Nearly 8,000 Americans never returned home at all, and are fully un-accounted for.

Nearly 2.5 million men and women died in this conflict, an absolutely devastating number!

As World War II veterans are now a rare source of personal testimony sharing history, so to are we losing these men and women who deserve the utmost respect and to never be forgotten.

When you personally see an 84 year old man, a veteran of this war, a retired West Point Colonel, my beautiful Father, get teary eyes and celebrate being by the members of his family sharing this time as we did, it strikes deeper then any chord I have ever known.

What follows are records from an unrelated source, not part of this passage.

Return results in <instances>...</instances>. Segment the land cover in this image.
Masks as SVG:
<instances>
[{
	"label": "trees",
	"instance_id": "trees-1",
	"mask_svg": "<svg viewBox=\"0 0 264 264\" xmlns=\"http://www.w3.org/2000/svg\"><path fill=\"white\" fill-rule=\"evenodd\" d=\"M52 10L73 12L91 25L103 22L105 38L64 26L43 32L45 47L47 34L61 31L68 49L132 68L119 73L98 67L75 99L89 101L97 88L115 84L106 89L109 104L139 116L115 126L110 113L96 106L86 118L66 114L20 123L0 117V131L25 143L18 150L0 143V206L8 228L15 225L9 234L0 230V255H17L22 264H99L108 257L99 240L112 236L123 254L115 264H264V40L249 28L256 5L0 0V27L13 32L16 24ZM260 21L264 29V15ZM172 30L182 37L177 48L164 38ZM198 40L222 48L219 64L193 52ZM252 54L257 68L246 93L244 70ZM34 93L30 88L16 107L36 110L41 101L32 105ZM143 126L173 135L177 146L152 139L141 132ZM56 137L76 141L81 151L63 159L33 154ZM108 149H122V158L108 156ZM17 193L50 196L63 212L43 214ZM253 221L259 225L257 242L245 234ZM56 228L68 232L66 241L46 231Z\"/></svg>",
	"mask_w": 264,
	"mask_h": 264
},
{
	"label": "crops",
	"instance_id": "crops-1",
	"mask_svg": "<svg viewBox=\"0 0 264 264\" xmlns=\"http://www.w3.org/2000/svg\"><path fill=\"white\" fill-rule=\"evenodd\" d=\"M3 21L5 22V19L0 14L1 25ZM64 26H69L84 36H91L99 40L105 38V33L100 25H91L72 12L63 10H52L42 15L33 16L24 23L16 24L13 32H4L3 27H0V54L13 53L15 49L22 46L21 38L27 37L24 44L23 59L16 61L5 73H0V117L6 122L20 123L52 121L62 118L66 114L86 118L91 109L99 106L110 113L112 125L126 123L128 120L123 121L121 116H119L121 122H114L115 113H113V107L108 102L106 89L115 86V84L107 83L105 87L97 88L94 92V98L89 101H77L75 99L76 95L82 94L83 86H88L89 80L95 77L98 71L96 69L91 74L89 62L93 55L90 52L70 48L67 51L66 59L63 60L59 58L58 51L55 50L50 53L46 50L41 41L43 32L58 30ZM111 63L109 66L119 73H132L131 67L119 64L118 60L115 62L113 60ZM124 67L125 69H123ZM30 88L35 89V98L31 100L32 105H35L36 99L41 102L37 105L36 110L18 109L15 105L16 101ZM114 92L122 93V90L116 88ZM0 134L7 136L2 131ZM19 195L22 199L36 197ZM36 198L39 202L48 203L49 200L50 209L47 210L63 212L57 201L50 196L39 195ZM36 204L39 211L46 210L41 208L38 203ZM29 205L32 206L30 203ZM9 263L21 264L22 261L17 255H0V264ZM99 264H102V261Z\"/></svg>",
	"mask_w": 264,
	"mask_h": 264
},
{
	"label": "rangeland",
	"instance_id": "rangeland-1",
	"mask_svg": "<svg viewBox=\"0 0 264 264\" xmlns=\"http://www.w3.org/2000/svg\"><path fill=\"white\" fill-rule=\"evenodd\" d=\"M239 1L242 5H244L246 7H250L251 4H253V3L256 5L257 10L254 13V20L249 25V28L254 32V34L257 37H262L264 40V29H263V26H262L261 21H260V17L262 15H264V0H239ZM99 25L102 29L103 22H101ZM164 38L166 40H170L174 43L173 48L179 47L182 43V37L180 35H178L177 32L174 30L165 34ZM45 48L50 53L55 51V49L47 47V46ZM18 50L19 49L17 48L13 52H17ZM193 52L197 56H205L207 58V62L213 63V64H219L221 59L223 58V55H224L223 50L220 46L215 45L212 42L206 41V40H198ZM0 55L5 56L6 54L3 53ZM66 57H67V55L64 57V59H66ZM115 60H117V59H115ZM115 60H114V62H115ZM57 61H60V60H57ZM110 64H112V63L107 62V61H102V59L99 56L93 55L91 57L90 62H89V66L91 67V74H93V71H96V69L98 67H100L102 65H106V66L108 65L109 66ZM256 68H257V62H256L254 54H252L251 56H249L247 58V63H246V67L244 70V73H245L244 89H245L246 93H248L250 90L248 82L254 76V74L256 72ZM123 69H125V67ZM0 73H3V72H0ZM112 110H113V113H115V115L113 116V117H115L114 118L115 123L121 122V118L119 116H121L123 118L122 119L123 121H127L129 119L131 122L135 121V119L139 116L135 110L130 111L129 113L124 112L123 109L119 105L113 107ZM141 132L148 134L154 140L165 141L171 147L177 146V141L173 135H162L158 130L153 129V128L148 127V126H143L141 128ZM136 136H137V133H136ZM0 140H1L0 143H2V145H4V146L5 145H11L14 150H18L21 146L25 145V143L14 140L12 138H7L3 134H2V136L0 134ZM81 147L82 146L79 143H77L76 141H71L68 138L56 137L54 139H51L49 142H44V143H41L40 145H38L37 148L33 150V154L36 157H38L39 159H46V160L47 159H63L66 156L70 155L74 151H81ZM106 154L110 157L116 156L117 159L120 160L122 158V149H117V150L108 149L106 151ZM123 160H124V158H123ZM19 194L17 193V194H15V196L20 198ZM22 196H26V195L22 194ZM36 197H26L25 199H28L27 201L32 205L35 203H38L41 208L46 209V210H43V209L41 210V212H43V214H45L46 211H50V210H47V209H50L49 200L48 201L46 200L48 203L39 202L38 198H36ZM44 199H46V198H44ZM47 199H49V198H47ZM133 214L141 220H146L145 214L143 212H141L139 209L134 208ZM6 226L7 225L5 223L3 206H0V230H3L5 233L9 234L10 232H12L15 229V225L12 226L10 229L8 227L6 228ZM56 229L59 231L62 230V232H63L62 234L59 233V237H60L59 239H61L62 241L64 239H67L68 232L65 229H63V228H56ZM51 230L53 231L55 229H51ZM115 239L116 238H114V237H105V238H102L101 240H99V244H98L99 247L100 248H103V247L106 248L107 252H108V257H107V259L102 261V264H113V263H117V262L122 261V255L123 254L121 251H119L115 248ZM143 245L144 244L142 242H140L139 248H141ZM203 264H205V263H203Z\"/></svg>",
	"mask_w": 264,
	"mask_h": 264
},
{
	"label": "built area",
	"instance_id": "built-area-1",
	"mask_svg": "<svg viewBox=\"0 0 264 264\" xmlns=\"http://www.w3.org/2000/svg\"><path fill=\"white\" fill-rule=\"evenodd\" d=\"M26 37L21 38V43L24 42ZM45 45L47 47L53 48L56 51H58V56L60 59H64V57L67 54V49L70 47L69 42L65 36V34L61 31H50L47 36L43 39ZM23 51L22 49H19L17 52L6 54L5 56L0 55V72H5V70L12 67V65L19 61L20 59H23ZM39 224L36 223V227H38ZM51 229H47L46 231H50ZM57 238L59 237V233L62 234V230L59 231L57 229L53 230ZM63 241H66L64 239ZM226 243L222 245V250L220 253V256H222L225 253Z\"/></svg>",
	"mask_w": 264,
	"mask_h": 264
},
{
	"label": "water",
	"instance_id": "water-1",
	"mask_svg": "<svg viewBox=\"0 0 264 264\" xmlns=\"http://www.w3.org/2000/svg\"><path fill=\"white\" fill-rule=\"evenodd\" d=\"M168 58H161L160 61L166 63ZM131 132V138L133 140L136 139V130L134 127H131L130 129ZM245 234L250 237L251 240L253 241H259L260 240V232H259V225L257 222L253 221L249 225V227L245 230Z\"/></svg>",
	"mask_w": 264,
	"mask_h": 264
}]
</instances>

My Father is, and always has been, a steadfast rock of a man, and rarely ever shows any threads of weakness, and he held true this day as well, as he shared joy, triumph for another nation that appreciates this country, and I am certain a great appreciation for returning home and having a family and a life so fulfilled.

It may be nearly impossible to feel or receive these same sentiments by simply watching, but trust me, these men were truly honored, and appreciated it in the most humbling way.

To see the strongest and smartest and finest man I have ever known emotional at all was striking to say the least, and perhaps that is why I have thought and thought and prayed about these fine men and women since that day, even as I went about my other business.

When men and women, our beloved and sacred veterans, are finally appreciated properly for doing what is right and will always be right, PROTECTING FREEDOM, you can see at least a little of the pains and anguish slip further away.

I have never fought or served, and I do not know these pains nor will I pretend to, but I have observed very closely many great men and women, and read and shared many stories from other veterans, and they want nothing but to be embraced.

I have a friends whose father survived Auschwitz, and he shared greatly with me. I miss him dearly.

I had a high school teacher at Ft. Hunt, Mr (Misure/Senor) Leonard Ahearn, who was in the first wave of Normandy as they struck the beach, and he shared intimate details with me because I pried for this information, as I begged him and he asked why, and got fuming mad, I shared that my Father was a veteran, and I knew it hurt too much to share these details with his youngest son, but I needed to know these things so that I could share this knowledge and help to make a statement with my life to at least some degree that we must not repeat these things again, at any cost, when so possible.

Wow, I saw what he explained, as his command of the English language was so perfect while it painted a very poignant picture for my mind's eye.

I miss him as well, as he too has passed like my friend Mr. Arthur Menke. Art Menke

Art, I hope you do not mind that I shared about your Father, he was such a beautiful soul.

President Obama gave a great speech and honored these brave men and women as so deserved along with many other great speakers, be they poets, politicians, public servants, service men and women, etc., and as my Republican Father and Brother stated (both West Pointers), he and we as well have a lot to deliver!

There is no division through party affiliation towards freedom and honor ever.

We all as Americans must set aside political fracases and focus on a brighter and better tomorrow for this and all coming generations.

I do not say that at all to incense anyone, but rather motivate each of us to learn to respect life even more, because all these men never wanted me or anyone else to ever experience war! They have each individually shared that with me by sharing those words after sharing horrific experiences in  great and graphic detail.

Peace is tough to preserve, but preventing war is priceless!

Peace has become to cliche, and veterans of all lands too forgotten far too often.

As a generation folds into the sands of time, what lessons will we each learn that they so dearly want us to, such that many gave their very own lives to deliver that message loud and clear?

God Bless our country and our veterans.

May we learn deep and lasting lessons so that these precious lives were not lost in vane.